Le président du Front El Moustaqbel, candidat à la candidature pour la présidentielle, Abdelaziz Bélaïd appelle à la neutralité de l’Armée dans les rendez-vous électoraux et l’exhorte à ne pas intervenir dans la scène politique.

« Il faut absolument que cette institution soit neutre », a-t-il lancé d’entrée lors d’une conférence de presse qu’il a animée en marge de la conférence nationale sur les femmes, organisée par son parti à Zéralda. M. Bélaïd a réagi au récent communiqué du ministère de la Défense nationale en soutenant qu’« en tant qu’institution de la République, il faut absolument que l’Armée observe la neutralité et s’éloigne le plus loin possible du jeu politique. Dans tous les cas de figure, l’ANP est la seule institution qui reste crédible et garante de l’unité nationale et qui doit, en conséquence, laisser la politique aux seuls politiciens ». S’exprimant à propos des déclarations des retraités de l’Armée, Bélaïd soutiendra que « des retraités de l’Armée ont le droit de faire de la politique en tant que citoyens. C’est une liberté individuelle, ils ont donc en tant que citoyen la liberté de prendre des positions quant ils sortent de l’institution», avant d’expliquer que par rapport au communiqué du MDN, « il est possible qu’il y ait des choses qu’on ne connaît pas par rapport à cette question ». Aussi et s’agissant tant du report que de la prolongation du mandat présidentiel, Bélaïd se dit totalement opposé. «Nous sommes dans un pays où le pouvoir dit qu’on se porte bien, pourquoi alors appeler à un report de l’élection ou à une prolongation du mandat présidentiel ? Il y a une stabilité du pays ?
Pourquoi alors veut-on piétiner la Constitution ?» a-t-il interrogé, avant d’estimer que « ce n’est pas normal ni raisonnable de reporter l’élection présidentielle sauf à passer outre la Constitution». A la question de savoir quelle est la position de son parti par rapport au 5e mandat, M. Bélaïd explique qu’il faut soumettre cette question au peuple. «C’est au peuple d’en décider», explique-t-il. Bélaïd Abdelaziz, désigné officiellement candidat du Front El Moustaqbel pour les prochaines élections par le dernier congrès, affirme que son parti « participera au rendez-vous de 2019 dans tous les cas de figure et quels qu’en soient les scénarios et quelles qu’en soient les nouvelles données qui peuvent nous être communiquées dans les semaines à venir». Son argument : « Nous sommes un parti qui respecte la légalité et la Constitution ». Sollicité au sujet de son silence au moment où l’opacité entourait le rendez-vous de 2019, Bélaïd a expliqué : « Il avait une vision claire de la situation politique dès le départ. Je sais où je vais et le pouvoir sait où il va et ce qu’il fait. Tout ce qui a été fait par le pouvoir est d’éloigner le débat sur le 5e mandat. Il a créé un problème à l’APN et d’autres situations ailleurs, juste pour dévier l’opinion publique par rapport à la présidentielle», sans de plus amples détails.
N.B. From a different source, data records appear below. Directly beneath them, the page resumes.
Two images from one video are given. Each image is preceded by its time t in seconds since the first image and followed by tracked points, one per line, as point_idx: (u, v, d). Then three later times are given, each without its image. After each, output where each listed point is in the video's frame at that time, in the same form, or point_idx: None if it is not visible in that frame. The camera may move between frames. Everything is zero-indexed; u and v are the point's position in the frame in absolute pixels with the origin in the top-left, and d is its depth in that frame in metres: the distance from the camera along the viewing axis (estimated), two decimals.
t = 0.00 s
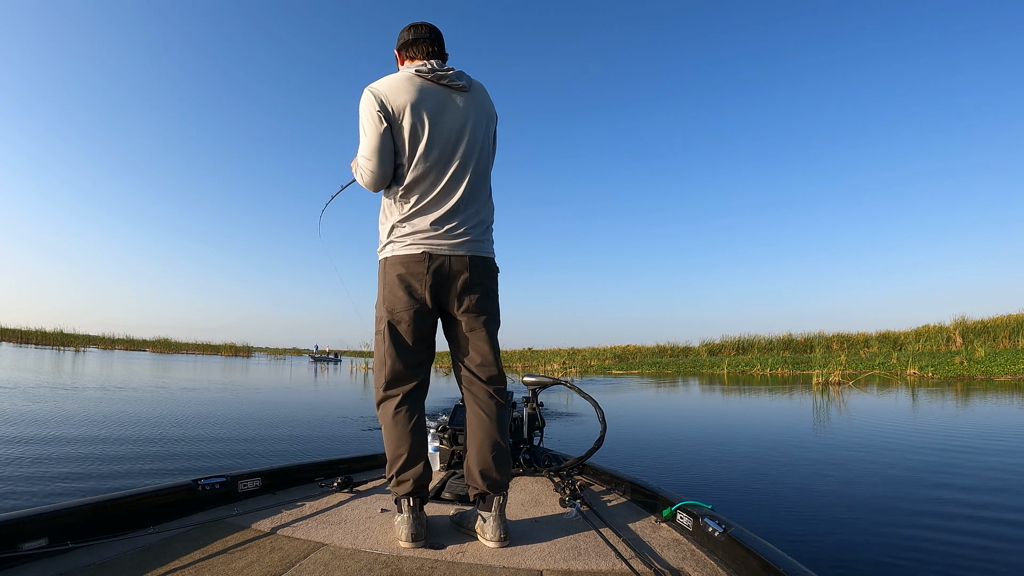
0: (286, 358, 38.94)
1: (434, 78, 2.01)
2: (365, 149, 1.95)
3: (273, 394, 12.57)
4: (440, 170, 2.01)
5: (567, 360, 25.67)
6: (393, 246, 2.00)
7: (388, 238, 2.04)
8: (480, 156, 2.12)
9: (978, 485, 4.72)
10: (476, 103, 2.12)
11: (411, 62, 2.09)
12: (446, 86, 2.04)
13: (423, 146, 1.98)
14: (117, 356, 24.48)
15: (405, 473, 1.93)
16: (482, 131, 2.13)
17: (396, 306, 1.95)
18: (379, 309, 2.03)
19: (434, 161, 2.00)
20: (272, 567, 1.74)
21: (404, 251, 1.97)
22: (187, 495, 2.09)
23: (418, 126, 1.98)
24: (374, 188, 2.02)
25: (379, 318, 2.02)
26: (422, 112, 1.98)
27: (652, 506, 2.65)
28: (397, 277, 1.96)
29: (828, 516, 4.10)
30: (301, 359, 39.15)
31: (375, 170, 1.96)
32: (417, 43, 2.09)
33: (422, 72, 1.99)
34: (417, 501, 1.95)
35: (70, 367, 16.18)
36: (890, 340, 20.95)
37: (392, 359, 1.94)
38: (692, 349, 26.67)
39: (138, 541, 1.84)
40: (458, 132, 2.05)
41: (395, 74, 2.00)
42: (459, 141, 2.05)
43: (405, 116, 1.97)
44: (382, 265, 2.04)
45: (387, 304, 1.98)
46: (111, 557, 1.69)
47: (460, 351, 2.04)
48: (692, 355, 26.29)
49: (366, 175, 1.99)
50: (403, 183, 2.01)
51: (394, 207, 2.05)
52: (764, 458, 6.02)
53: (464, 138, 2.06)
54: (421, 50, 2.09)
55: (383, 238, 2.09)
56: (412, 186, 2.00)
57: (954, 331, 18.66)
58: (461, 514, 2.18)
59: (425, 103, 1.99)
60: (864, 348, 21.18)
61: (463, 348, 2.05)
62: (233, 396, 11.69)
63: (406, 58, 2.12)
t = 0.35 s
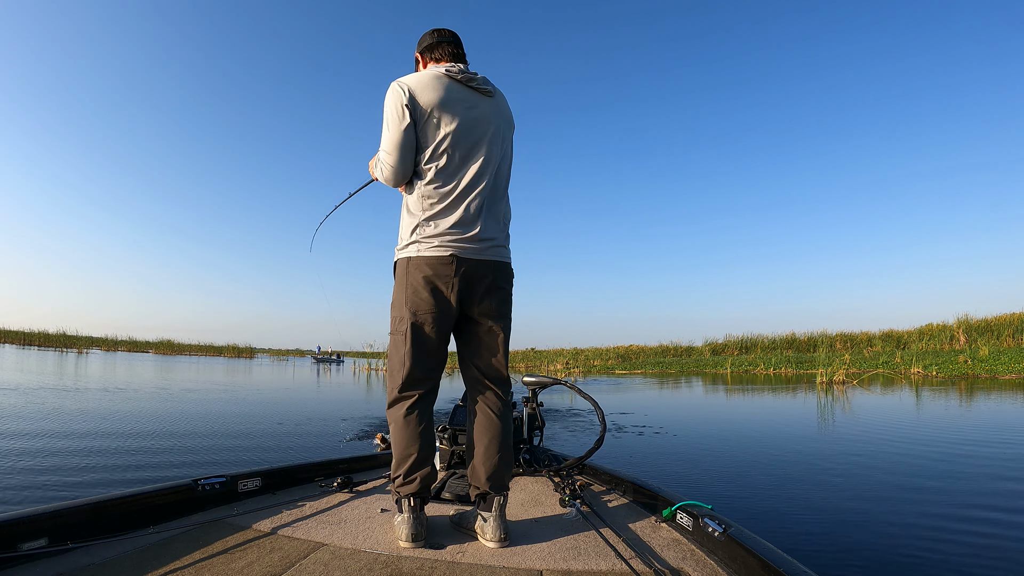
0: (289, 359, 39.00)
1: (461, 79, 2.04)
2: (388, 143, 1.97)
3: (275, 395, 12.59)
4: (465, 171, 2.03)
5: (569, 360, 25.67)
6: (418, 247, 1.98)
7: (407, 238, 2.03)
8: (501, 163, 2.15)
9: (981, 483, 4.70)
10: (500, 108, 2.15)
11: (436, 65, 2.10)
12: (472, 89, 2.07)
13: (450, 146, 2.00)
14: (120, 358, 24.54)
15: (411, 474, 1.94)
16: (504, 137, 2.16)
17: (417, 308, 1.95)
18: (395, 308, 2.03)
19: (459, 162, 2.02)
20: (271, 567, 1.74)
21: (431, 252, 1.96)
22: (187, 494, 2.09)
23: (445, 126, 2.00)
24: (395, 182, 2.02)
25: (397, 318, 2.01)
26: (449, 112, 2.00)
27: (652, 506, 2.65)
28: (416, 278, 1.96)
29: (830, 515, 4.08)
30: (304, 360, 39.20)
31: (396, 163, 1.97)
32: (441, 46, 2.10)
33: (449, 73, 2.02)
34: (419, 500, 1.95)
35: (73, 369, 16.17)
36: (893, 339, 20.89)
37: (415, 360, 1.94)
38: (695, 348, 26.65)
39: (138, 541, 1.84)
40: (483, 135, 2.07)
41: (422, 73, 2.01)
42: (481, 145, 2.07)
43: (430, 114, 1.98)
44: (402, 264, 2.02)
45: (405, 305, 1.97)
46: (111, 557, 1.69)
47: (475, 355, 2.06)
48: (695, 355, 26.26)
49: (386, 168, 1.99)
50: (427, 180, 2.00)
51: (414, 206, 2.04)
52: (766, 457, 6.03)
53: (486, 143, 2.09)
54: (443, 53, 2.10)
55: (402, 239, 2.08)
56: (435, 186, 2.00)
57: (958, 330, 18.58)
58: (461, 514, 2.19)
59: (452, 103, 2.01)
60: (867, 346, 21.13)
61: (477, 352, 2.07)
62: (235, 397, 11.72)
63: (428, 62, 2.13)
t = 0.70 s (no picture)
0: (292, 360, 39.09)
1: (491, 83, 2.05)
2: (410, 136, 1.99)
3: (278, 395, 12.63)
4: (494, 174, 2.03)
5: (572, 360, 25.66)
6: (453, 245, 1.93)
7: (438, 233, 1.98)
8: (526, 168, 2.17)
9: (986, 483, 4.67)
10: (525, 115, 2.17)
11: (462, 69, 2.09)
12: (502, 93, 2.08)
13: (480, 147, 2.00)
14: (123, 359, 24.61)
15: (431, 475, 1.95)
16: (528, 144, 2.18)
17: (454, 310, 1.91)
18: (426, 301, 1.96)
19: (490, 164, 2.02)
20: (271, 567, 1.74)
21: (469, 251, 1.92)
22: (187, 494, 2.10)
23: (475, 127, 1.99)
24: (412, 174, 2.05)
25: (429, 316, 1.94)
26: (479, 114, 2.00)
27: (652, 506, 2.65)
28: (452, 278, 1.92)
29: (832, 515, 4.07)
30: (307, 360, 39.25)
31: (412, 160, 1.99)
32: (469, 52, 2.10)
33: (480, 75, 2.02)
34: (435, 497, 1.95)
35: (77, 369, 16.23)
36: (897, 339, 20.84)
37: (446, 361, 1.92)
38: (698, 348, 26.62)
39: (137, 540, 1.85)
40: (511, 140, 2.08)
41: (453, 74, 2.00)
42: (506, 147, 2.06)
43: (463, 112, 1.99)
44: (435, 261, 1.95)
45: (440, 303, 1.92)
46: (111, 557, 1.70)
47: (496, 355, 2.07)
48: (698, 354, 26.23)
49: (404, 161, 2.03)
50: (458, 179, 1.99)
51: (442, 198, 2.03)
52: (768, 457, 6.02)
53: (515, 147, 2.09)
54: (470, 59, 2.10)
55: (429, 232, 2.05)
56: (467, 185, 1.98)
57: (961, 329, 18.53)
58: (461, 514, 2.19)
59: (482, 106, 2.01)
60: (870, 346, 21.08)
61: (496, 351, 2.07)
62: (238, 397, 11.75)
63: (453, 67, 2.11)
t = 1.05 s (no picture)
0: (295, 360, 39.17)
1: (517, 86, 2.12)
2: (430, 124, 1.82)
3: (279, 396, 12.65)
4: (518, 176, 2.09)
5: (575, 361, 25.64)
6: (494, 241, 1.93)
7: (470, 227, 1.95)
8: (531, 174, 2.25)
9: (990, 483, 4.64)
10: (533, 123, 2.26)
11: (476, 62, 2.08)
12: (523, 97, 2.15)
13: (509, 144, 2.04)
14: (127, 359, 24.62)
15: (501, 478, 1.90)
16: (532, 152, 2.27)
17: (499, 304, 1.93)
18: (473, 297, 1.90)
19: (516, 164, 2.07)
20: (270, 567, 1.74)
21: (504, 246, 1.94)
22: (186, 493, 2.11)
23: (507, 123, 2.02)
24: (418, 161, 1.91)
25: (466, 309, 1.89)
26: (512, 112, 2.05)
27: (652, 506, 2.64)
28: (500, 272, 1.93)
29: (833, 515, 4.06)
30: (310, 360, 39.32)
31: (426, 147, 1.82)
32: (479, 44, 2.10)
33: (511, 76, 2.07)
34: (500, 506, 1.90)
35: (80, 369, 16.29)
36: (900, 338, 20.77)
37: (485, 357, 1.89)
38: (701, 348, 26.57)
39: (135, 539, 1.85)
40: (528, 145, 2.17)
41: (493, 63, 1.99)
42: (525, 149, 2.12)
43: (497, 107, 1.98)
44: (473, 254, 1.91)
45: (486, 298, 1.91)
46: (109, 555, 1.70)
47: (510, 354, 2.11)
48: (700, 354, 26.17)
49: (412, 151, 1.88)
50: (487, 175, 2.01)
51: (465, 188, 2.01)
52: (770, 457, 6.01)
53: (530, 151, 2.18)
54: (482, 51, 2.10)
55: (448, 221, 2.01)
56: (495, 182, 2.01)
57: (965, 328, 18.46)
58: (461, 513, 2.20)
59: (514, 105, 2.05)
60: (874, 345, 21.01)
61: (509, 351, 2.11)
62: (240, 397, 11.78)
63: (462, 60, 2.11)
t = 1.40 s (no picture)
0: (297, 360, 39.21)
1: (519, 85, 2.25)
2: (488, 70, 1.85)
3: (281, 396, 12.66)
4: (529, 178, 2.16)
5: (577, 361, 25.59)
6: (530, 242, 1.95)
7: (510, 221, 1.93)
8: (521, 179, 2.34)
9: (994, 483, 4.62)
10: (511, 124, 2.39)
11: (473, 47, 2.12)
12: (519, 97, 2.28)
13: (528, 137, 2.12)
14: (130, 360, 24.69)
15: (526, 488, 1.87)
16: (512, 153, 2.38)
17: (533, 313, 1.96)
18: (517, 306, 1.88)
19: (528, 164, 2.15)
20: (270, 566, 1.74)
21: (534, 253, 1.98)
22: (186, 492, 2.11)
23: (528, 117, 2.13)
24: (449, 88, 1.89)
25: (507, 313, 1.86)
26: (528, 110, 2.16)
27: (652, 507, 2.64)
28: (535, 285, 1.98)
29: (835, 514, 4.06)
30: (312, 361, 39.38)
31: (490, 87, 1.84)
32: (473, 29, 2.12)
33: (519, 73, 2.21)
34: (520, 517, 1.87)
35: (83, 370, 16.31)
36: (903, 338, 20.69)
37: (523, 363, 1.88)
38: (704, 348, 26.51)
39: (136, 539, 1.86)
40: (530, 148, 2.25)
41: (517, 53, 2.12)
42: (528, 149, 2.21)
43: (521, 87, 2.07)
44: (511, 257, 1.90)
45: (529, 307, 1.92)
46: (109, 554, 1.71)
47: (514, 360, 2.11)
48: (703, 354, 26.11)
49: (458, 77, 1.83)
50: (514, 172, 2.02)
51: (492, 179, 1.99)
52: (772, 457, 6.00)
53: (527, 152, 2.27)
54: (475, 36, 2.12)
55: (476, 209, 1.94)
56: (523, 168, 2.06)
57: (969, 327, 18.40)
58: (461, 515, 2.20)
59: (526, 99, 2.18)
60: (877, 345, 20.93)
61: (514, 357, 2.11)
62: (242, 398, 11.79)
63: (456, 48, 2.13)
Bélaïd Abdelaziz s’est en outre démarqué des initiatives du MSP et de TAJ en raison de leur opacité : «Des conférences et initiatives, mais pourquoi faire ? Quels sont les objectifs poursuivis à travers ces conférences ?», a-t-il questionné. «Rien n’est clair concernant ces initiatives. Ce sont des initiatives qui ne sont pas bâties sur des visions stratégiques et qui pèchent par une absence d’une plateforme bien claire» lance-t-il, avant de soutenir «s’ils veulent qu’on travaille ensemble qu’ils élaborent une plate-forme bien claire et expliquent exactement où ils veulent aller ?» Par ailleurs Bélaïd a grandement dénoncé l’utilisation de l’argent par «des lobbies pour faire de la politique».
«On ne peut pas être entrepreneur, milliardaire et venir bousculer les candidats au niveau des APC, des APW, à l’APN et au Sénat», lance-t-il. Avant de préciser : «Ils disent venir au Sénat et à l’APN juste pour se protéger à travers l’immunité !» Dévoilant qu’« il y a des gens qui offrent des télévisions, des portables, des bons d’achats au vu et au su de tout le monde », le conférencier lancera : « Nous sommes contre ceux qui utilisent leur argent pour acheter les voix, cela altère le climat politique ». Selon lui, « dans d’autres pays, la justice s’autosaisit dans pareilles situations ; ce n’est malheureusement pas le cas chez nous ». Sur le plan organique, se disant très mobilisé pour une véritable structuration de son parti, l’orateur soutiendra que «nous sommes un parti qui milite pour atteindre le pouvoir et nous souhaitons que le pouvoir nous considère comme un parti à part entière, implanté à travers tout le pays et non juste un micro parti ».